Strangely, he said thank you before walking casually out the door. As I hammered the silent alarm button beside the register, the 40-something woman who was next in line placed a four-pack of wine coolers onto the counter and cupped the mouthpiece of her cell phone.

“Just that,” she said and went back to her call.

The adrenaline finally kicked in when I realized she hadn’t seen a thing, and my heart began to race at the thought of coming that close—unnoticeably—to getting a .38-caliber bullet in my stomach. As I plucked a wine cooler from the four-pack on the counter, I thought it peculiar that the entire robbery had happened so coolly and only now, a full 10 seconds later, was I beginning to feel the galvanizing energy of the adrenal glands kicking in. And as I charged out the front doors with the glass wine cooler bottle in my right hand, I could feel my rational mind constricting and the animalist, adrenaline-fueled rage beginning to take over. I owe the terrible aim of that hurled wine cooler to the adrenaline fury, but its startling velocity and blazing impact against the concrete wall beside the getaway car somehow made up for it. The 300-pound assailant glanced at the wet explosion then at me before crawling into the passenger seat of that little Corolla and speeding out of the parking lot.

The police came about 20 minutes later and filed a report. My boss came 30 minutes after they left and demanded I finish the remaining three hours of my shift, which I did before stealing $25 of my own plus Canadian cigarettes and a bottle of Polish vodka. That was my compensation for nearly losing my life for $8 an hour.

When I got home, I brought the vodka and a two-liter of Coke out onto the balcony and chain-smoked cigarettes until I was good and drunk. Scott’s lights were still off and I assumed he was out on a date somewhere, most likely spending more on dinner than I ever had, just so he could spite me. I wanted nothing more than to tell him about the day I’d had, and how I had come closer to dying than he ever had—and how I had won this particular competition. I laughed a little out loud and accidentally splashed my drink onto the plastic patio table beside me, where the BB gun still laid from last night. My eyes instantly fixated on the weapon, and I saw it differently than I ever had before. What was the allure of a weapon like this? Why were combat and crime and causing harm so inherent to human nature? I wondered if the 300-pound robber ever sat on his balcony with a vodka and Coke and his pistol sitting next to him on a table. Did he think about stuff like this? Did he question himself? Did he question his ability to take another life? Would he really have killed me if I hadn’t given him the money? Did he play with guns as a boy? Did every boy play with guns growing up? How could a species be so indifferent to death and hope to function? How could a species survive with this sort of nonchalant mentality toward taking a life?

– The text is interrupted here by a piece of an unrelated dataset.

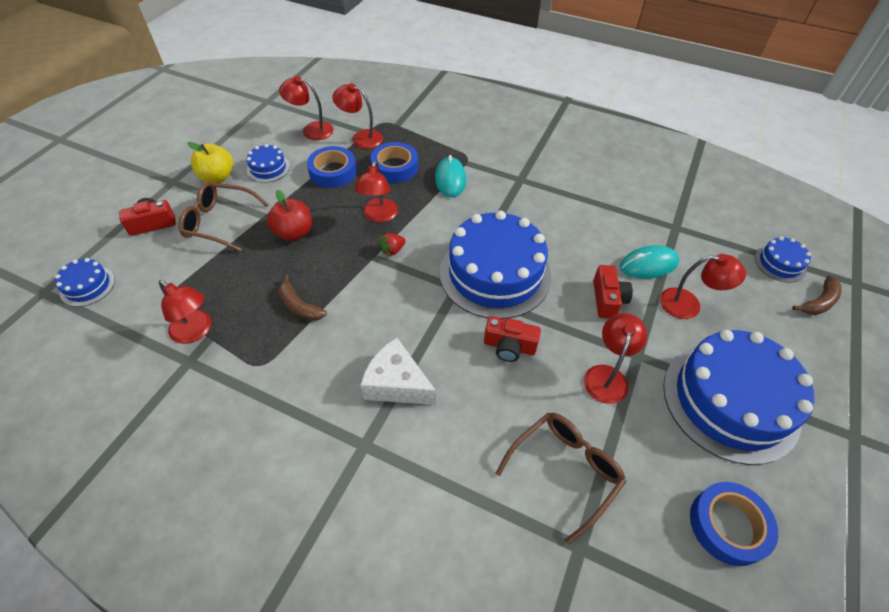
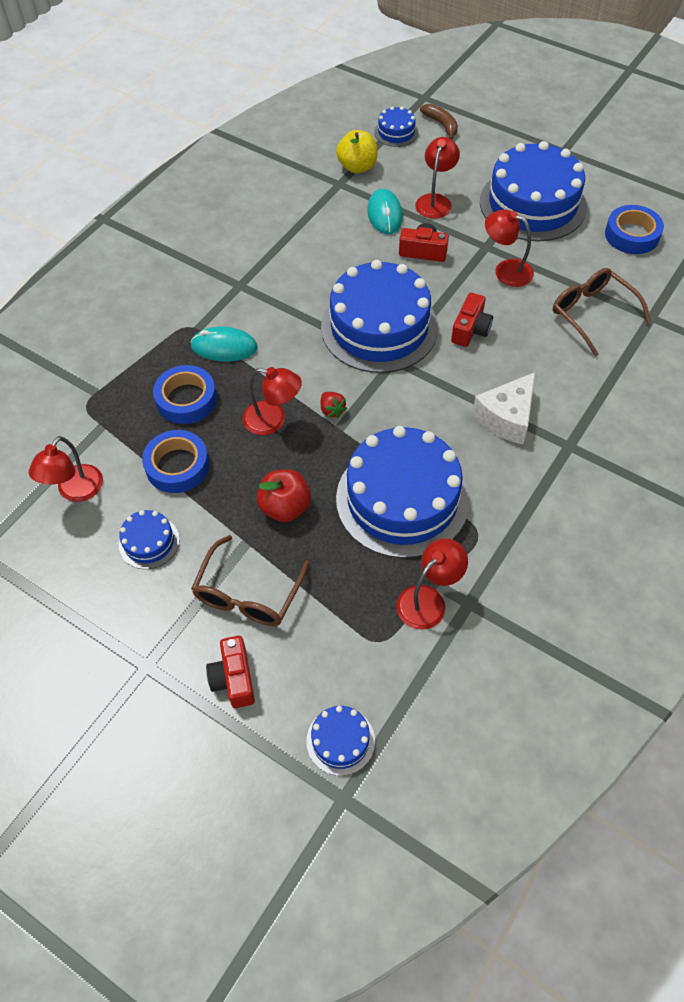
camera: 80 degrees left, 5 degrees up
yellow apple [187,142,233,183] -> yellow apple moved to [336,130,378,173]
brown banana [278,275,327,321] -> blue cake [336,426,469,558]
red lamp [332,83,383,149] -> none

Headlights then appeared from the driveway before extinguishing into the courtyard of fig trees. A car door opened and shut. Black slacks began to walk up the steps to the second floor, illuminated in the midnight ambiance by a yellowed overhead floodlight. I had every intention of reaching for the phone to call Scott and tell him of the robbery the moment he walked in his front door, but I picked up the BB gun and shot him in the thigh instead.